SWE-bench Datasets

SWE-bench offers multiple datasets for evaluating language models on software engineering tasks. This guide explains the different datasets and how to use them.

Available Datasets

SWE-bench provides several dataset variants:

Dataset	Description	Size	Use Case
SWE-bench	Full benchmark with diverse repositories	2,294 instances	Comprehensive evaluation
SWE-bench Lite	Smaller subset for quick evaluations	534 instances	Faster iteration, development
SWE-bench Verified	Expert-verified solvable problems	500 instances	High-quality evaluation
SWE-bench Multimodal	Includes screenshots and UI elements	100 dev instances (500 test)	Testing multimodal capabilities
SWE-bench Multilingual	9 programming languages, 42 repositories	300 instances	Cross-lingual evaluation

Accessing Datasets

All datasets are available on Hugging Face:

from datasets import load_dataset

# Load main dataset
sbf = load_dataset('SWE-bench/SWE-bench')

# Load lite variant
sbl = load_dataset('SWE-bench/SWE-bench_Lite')

# Load verified variant
sbv = load_dataset('SWE-bench/SWE-bench_Verified', split='test')

# Load multimodal variant
sbm_dev = load_dataset('SWE-bench/SWE-bench_Multimodal', split='dev')
sbm_test = load_dataset('SWE-bench/SWE-bench_Multimodal', split='test')

# Load multilingual variant
sbml = load_dataset('SWE-bench/SWE-bench_Multilingual', split='test')

Dataset Structure

Each instance in the datasets has the following structure:

{
    "instance_id": "owner__repo-pr_number",
    "repo": "owner/repo",
    "issue_id": issue_number,
    "base_commit": "commit_hash",
    "problem_statement": "Issue description...",
    "version": "Repository package version",
    "issue_url": "GitHub issue URL",
    "pr_url": "GitHub pull request URL",
    "patch": "Gold solution patch (don't look at this if you're trying to solve the problem)",
    "test_patch": "Test patch",
    "created_at": "Date of creation",
    "FAIL_TO_PASS": "Fail to pass test cases",
    "PASS_TO_PASS": "Pass test cases"
}

SWE-bench Verified also includes:

{
    # ... standard fields above ...
    "difficulty": "Difficulty level"
}

The multimodal dataset also includes:

{
    # ... standard fields above ...
    "image_assets": {
        "problem_statement": ["url1", "url2", ...],
        "patch": ["url1", "url2", ...],
        "test_patch": ["url1", "url2", ...]
    }
}

Note that for the test split of the multimodal dataset, the patch, test_patch, and image_assets fields will be empty.

Paper's Retrieval Datasets

For the BM25 retrieval datasets used in the SWE-bench paper, you can load the datasets as follows:

# Load oracle retrieval dataset
oracle_retrieval = load_dataset('princeton-nlp/SWE-bench_oracle', split='test')

# Load BM25 retrieval dataset
sbf_bm25_13k = load_dataset('princeton-nlp/SWE-bench_bm25_13K', split='test')
sbf_bm25_27k = load_dataset('princeton-nlp/SWE-bench_bm25_27K', split='test')
sbf_bm25_40k = load_dataset('princeton-nlp/SWE-bench_bm25_40K', split='test')

_____

### WHAT TO WORK ON:
In the SWE-bench datasets guide, how many instances does SWE-bench Verified contain?

Stored data entries:
_____

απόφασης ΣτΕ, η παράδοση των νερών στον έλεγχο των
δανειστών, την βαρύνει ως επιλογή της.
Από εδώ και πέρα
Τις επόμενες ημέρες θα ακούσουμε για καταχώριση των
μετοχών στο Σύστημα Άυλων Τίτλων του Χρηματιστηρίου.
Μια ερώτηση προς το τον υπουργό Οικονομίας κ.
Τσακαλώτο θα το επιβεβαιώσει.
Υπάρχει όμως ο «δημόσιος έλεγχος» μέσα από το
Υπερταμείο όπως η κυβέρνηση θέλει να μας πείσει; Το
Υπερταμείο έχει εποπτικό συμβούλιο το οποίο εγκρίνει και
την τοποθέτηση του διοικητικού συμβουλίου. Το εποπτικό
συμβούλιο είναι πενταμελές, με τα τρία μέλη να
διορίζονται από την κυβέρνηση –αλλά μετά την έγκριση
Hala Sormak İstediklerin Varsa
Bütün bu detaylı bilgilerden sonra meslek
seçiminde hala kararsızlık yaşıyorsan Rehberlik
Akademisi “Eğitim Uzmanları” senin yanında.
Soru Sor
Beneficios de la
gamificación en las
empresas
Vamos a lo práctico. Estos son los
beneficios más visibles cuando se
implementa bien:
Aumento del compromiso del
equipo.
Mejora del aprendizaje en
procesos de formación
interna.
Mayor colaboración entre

_____

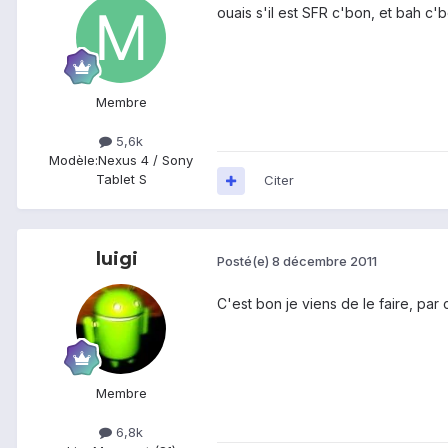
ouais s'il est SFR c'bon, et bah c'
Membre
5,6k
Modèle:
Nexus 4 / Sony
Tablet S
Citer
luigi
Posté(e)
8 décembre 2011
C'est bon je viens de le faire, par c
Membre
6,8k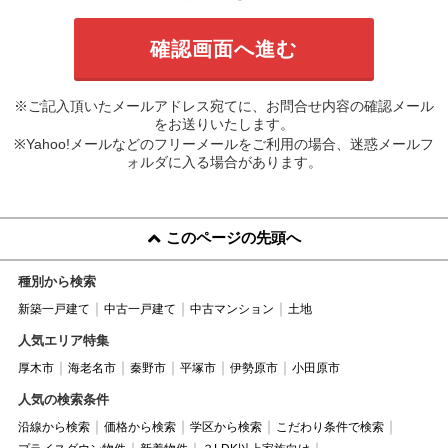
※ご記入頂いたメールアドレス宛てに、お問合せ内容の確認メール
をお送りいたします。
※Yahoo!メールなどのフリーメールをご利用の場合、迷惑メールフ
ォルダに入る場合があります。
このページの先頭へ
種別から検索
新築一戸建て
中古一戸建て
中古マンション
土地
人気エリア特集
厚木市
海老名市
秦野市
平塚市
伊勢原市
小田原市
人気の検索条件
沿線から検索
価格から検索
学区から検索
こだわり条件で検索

_____

### ANSWER SECTION:
500 instances.